Краткое задание 1 =>
Какое расстояние, согласно отрывку о встрече Корбулона и Пета, Пет преодолел за один день?

- - - - - - -

16. В дальнейшем стало известно, что у осажденных продовольствие было даже в избытке, так что, уходя, они подожгли свои склады, тогда как парфяне, по словам Корбулона[4], остро нуждались в нем и, не имея к тому же чем кормить лошадей, так как трава была вытоптана, уже собирались снять осаду с римского лагеря, да и он сам находился не далее трех дней пути. Он добавляет, что Пет поклялся перед боевыми значками в присутствии тех, кого царь прислал быть при этом свидетелями, что ни один римлянин не вступит в Армению, пока не прибудет ответ от Нерона, согласен ли он на мир. И если это вымышлено с целью усугубить бесчестие Пета, то остальное не вызывает сомнений, а именно что за один день он преодолел расстояние в сорок тысяч шагов, бросая в пути раненых, и что бежавшие были охвачены не менее безобразным страхом, чем если бы обратили тыл, разбитые на поле сражения. Корбулон, встретивший их со своим войском на берегу Евфрата, не показал его во всем блеске, в сверкании значков и оружия, чтобы это различие в облике не было в укор вновь прибывшим. Опечаленные манипулы, сочувствовавшие участи своих сотоварищей, не могли сдержать слезы; плач едва позволил обоим войскам обменяться обычным приветствием. Отступили назад соревнование в доблести, домогательства славы — то, что волнует счастливых людей; над всем взяло верх сострадание, и в особенности среди низших по положению.

17. Последовал короткий разговор между полководцами: один выразил сожаление, что его поход оказался излишним, тогда как войну можно было бы завершить разгромом парфян; другой ответил, что силы их обоих сохранены в целости, достаточно повернуть орлов и сообща вторгнуться в пределы Армении, ослабленной уходом Вологеза. Корбулон возразил, что у него нет на это повеления императора; встревоженный угрожавшей легионам опасностью, он выступил из своей провинции, и так как намерения парфян ему неизвестны, он возвратится в Сирию; да и то нужно молить судьбу, чтобы истомленная долгим и трудным походом пехота поспела за свежей парфянскою конницей, имеющей перед собой ровную местность. Пет зазимовал в Каппадокии. А Вологез прислал к Корбулону гонцов с требованием уничтожить укрепления за Евфратом, чтобы тем самым эта река сделалась пограничною, какою она ранее и была; Корбулон, в свою очередь, потребовал очистить Армению от неприятельских войск. В конце концов царь уступил, и было срыто все возведенное Корбулоном на той стороне Евфрата, а армяне оставлены без властителя.

- - - - - - -

Краткое задание 2 =>
Повторите без изменений фрагмент записей от строки, содержащей «pose: elev=139.0 azim=21.8», до строки, содержащей «Dot at: (441, 242)», включая обе эти строки.

- - - - - - -

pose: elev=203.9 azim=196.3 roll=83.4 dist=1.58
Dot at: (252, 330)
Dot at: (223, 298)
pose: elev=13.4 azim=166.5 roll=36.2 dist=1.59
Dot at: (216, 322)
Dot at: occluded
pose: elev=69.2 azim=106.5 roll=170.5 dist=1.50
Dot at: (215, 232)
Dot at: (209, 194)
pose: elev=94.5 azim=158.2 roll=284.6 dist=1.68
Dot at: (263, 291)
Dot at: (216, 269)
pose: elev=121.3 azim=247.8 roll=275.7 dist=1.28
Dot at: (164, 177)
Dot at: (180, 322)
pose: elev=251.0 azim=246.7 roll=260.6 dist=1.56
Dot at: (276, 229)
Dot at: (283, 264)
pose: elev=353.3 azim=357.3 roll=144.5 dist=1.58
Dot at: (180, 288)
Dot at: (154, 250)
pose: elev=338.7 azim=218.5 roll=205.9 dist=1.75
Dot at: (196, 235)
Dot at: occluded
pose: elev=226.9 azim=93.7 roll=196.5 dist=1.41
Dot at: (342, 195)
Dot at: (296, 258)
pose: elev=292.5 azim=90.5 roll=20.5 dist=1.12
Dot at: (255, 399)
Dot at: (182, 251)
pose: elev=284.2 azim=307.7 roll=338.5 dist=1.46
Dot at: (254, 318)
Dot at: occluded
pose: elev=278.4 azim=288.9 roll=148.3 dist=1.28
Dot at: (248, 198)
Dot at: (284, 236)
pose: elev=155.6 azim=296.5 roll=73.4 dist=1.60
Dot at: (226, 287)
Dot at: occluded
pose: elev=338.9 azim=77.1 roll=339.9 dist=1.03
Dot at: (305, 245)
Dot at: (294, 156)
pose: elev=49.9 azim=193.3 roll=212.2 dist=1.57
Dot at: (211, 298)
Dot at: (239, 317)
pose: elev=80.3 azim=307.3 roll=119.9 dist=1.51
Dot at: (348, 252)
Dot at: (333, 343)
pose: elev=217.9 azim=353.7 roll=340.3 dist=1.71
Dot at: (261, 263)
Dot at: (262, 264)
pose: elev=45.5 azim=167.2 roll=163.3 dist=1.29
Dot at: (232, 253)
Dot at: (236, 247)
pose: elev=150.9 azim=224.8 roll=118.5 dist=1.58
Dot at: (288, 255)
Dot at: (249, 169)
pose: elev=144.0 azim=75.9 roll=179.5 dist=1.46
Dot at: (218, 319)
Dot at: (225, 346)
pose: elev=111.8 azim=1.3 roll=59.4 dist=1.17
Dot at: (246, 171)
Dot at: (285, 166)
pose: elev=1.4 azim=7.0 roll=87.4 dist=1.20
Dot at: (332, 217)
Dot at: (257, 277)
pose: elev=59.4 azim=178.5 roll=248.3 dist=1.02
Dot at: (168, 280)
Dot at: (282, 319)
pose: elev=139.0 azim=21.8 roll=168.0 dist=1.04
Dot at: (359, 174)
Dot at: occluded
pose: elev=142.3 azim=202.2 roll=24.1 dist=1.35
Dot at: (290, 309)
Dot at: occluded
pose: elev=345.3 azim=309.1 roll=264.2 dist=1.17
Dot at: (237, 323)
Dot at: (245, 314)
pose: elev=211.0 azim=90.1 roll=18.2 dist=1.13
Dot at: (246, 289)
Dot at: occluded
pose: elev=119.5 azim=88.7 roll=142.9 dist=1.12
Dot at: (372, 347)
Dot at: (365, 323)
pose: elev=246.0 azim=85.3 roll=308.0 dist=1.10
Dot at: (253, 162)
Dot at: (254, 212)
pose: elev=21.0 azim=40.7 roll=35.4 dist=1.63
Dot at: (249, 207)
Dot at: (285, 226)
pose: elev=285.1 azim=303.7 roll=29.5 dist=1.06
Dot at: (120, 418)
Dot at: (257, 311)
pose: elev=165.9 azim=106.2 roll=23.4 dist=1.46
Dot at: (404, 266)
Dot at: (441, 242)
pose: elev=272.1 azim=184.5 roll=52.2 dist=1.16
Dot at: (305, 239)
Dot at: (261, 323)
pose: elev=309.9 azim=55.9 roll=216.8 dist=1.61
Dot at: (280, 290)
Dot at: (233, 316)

- - - - - - -

Результат 1 =>
Сорок тысяч шагов.

Результат 2 =>
pose: elev=139.0 azim=21.8 roll=168.0 dist=1.04
Dot at: (359, 174)
Dot at: occluded
pose: elev=142.3 azim=202.2 roll=24.1 dist=1.35
Dot at: (290, 309)
Dot at: occluded
pose: elev=345.3 azim=309.1 roll=264.2 dist=1.17
Dot at: (237, 323)
Dot at: (245, 314)
pose: elev=211.0 azim=90.1 roll=18.2 dist=1.13
Dot at: (246, 289)
Dot at: occluded
pose: elev=119.5 azim=88.7 roll=142.9 dist=1.12
Dot at: (372, 347)
Dot at: (365, 323)
pose: elev=246.0 azim=85.3 roll=308.0 dist=1.10
Dot at: (253, 162)
Dot at: (254, 212)
pose: elev=21.0 azim=40.7 roll=35.4 dist=1.63
Dot at: (249, 207)
Dot at: (285, 226)
pose: elev=285.1 azim=303.7 roll=29.5 dist=1.06
Dot at: (120, 418)
Dot at: (257, 311)
pose: elev=165.9 azim=106.2 roll=23.4 dist=1.46
Dot at: (404, 266)
Dot at: (441, 242)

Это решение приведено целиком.